§ THE TASK
What you return must match the listing below line for line, minus its pictures.

§ DATA EXTRACT
#####
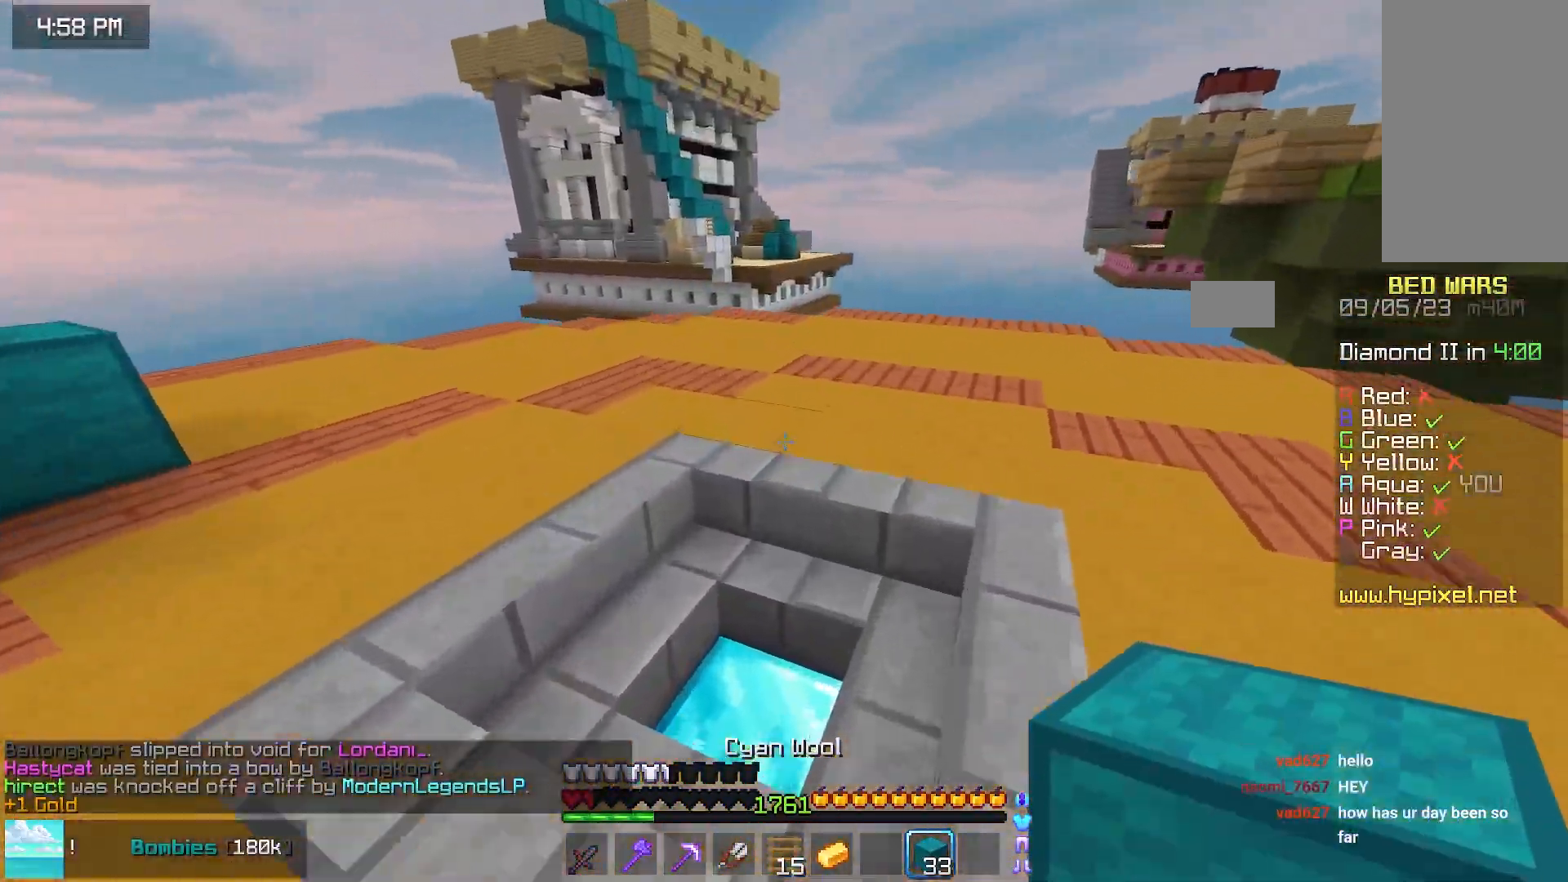
{"keys": ["right"], "mouse": [], "events": [[317, "up", "up"], [433, "right", "down"]]}
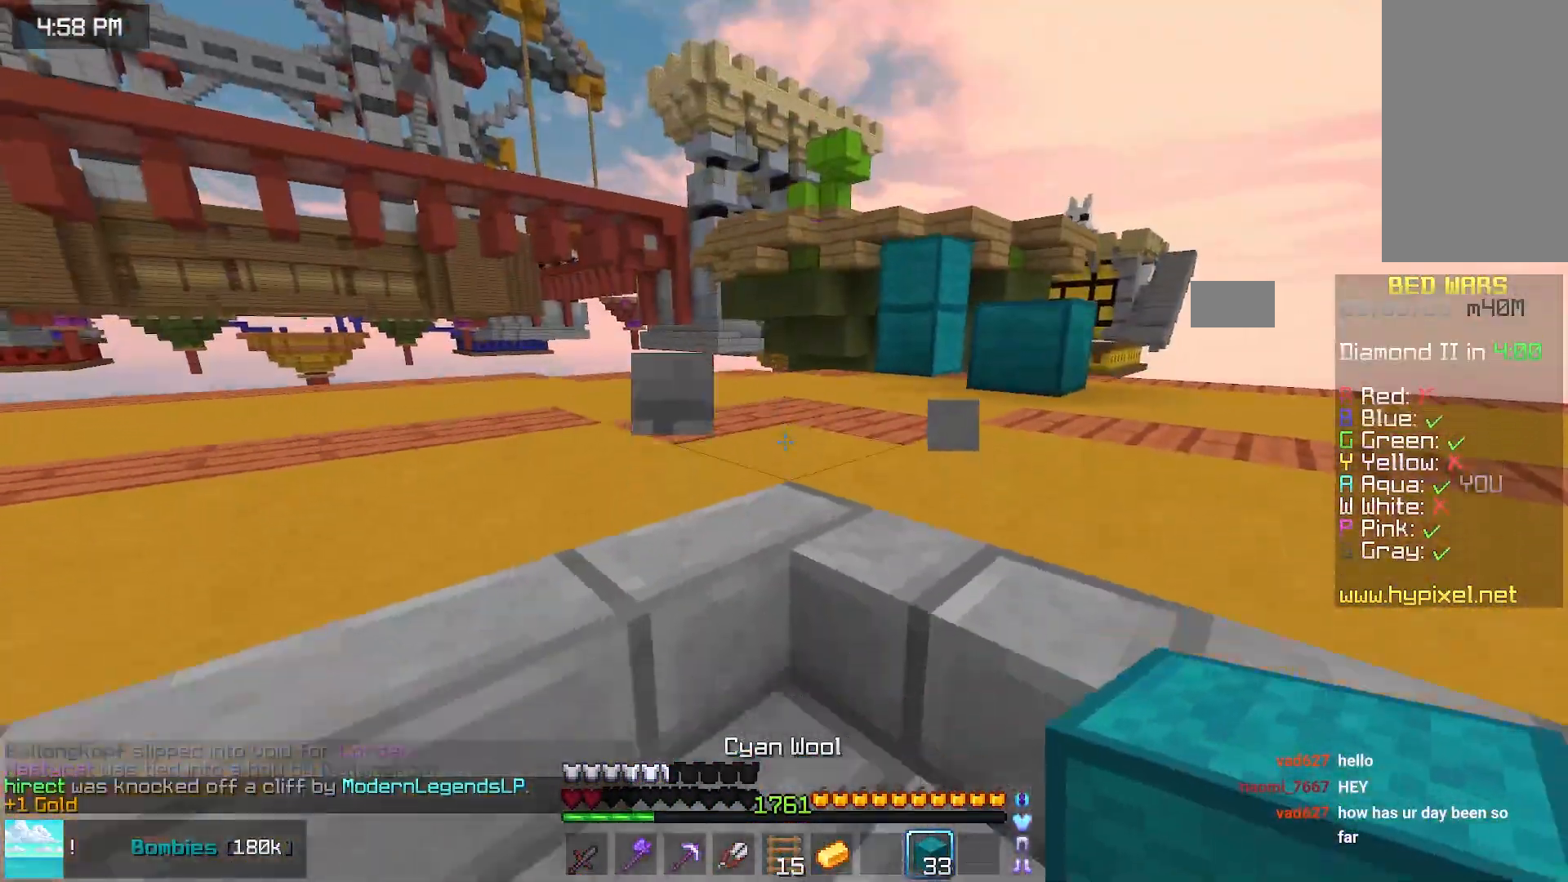
{"keys": [], "mouse": [], "events": [[33, "down", "down"], [83, "right", "up"], [350, "down", "up"]]}
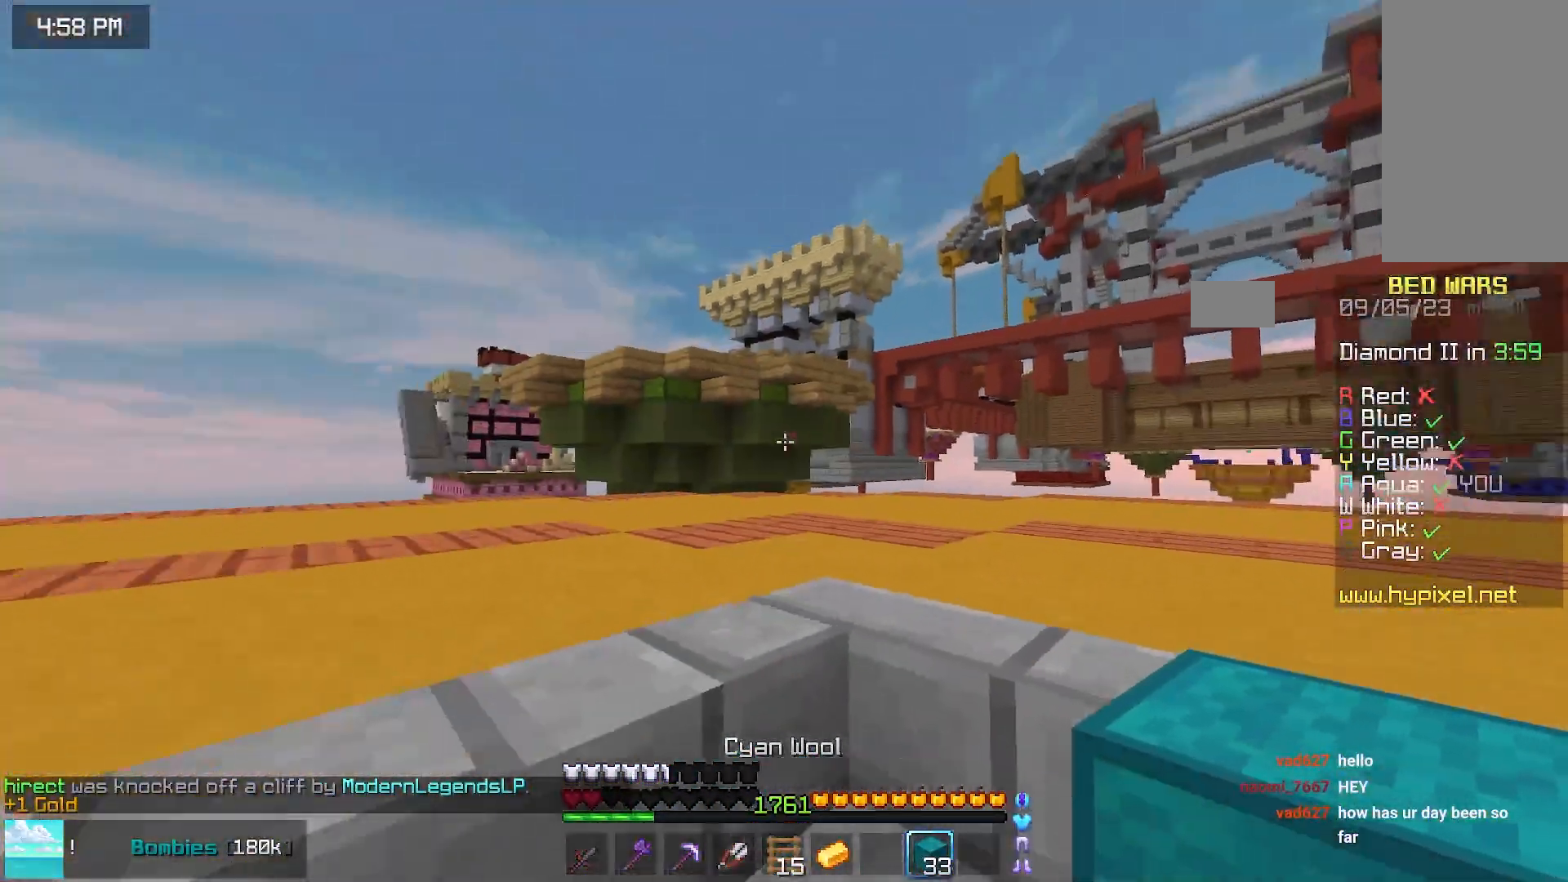
{"keys": ["left", "up"], "mouse": [], "events": [[100, "right", "down"], [217, "up", "down"], [317, "right", "up"], [350, "left", "down"]]}
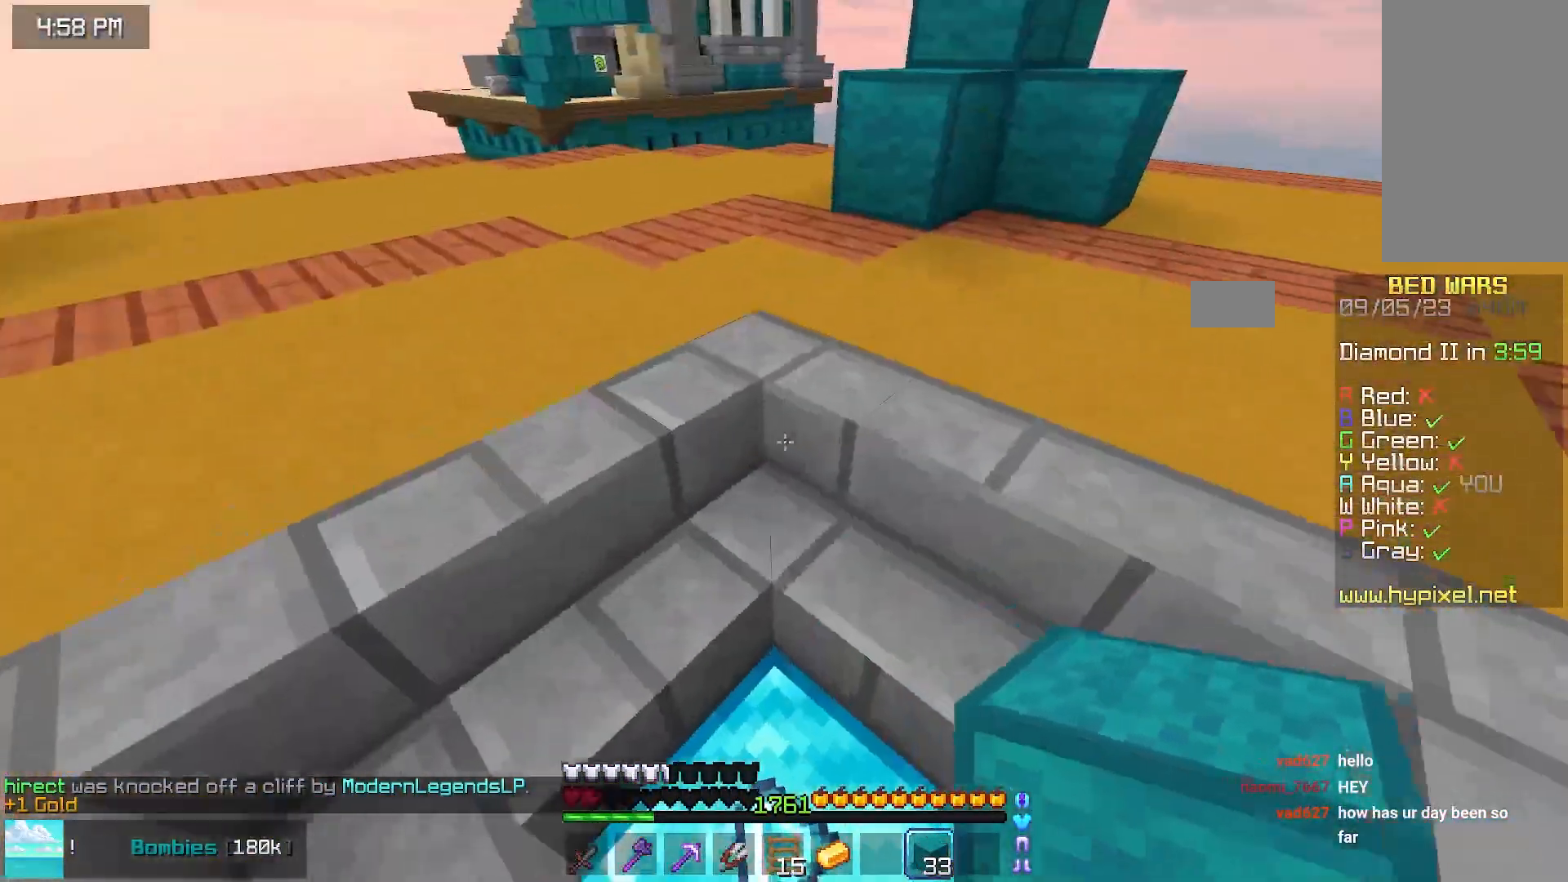
{"keys": ["up"], "mouse": [], "events": [[67, "left", "up"]]}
#####
§ ANSWER SECTION
{"keys": ["right"], "mouse": [], "events": [[317, "up", "up"], [433, "right", "down"]]}
{"keys": [], "mouse": [], "events": [[33, "down", "down"], [83, "right", "up"], [350, "down", "up"]]}
{"keys": ["left", "up"], "mouse": [], "events": [[100, "right", "down"], [217, "up", "down"], [317, "right", "up"], [350, "left", "down"]]}
{"keys": ["up"], "mouse": [], "events": [[67, "left", "up"]]}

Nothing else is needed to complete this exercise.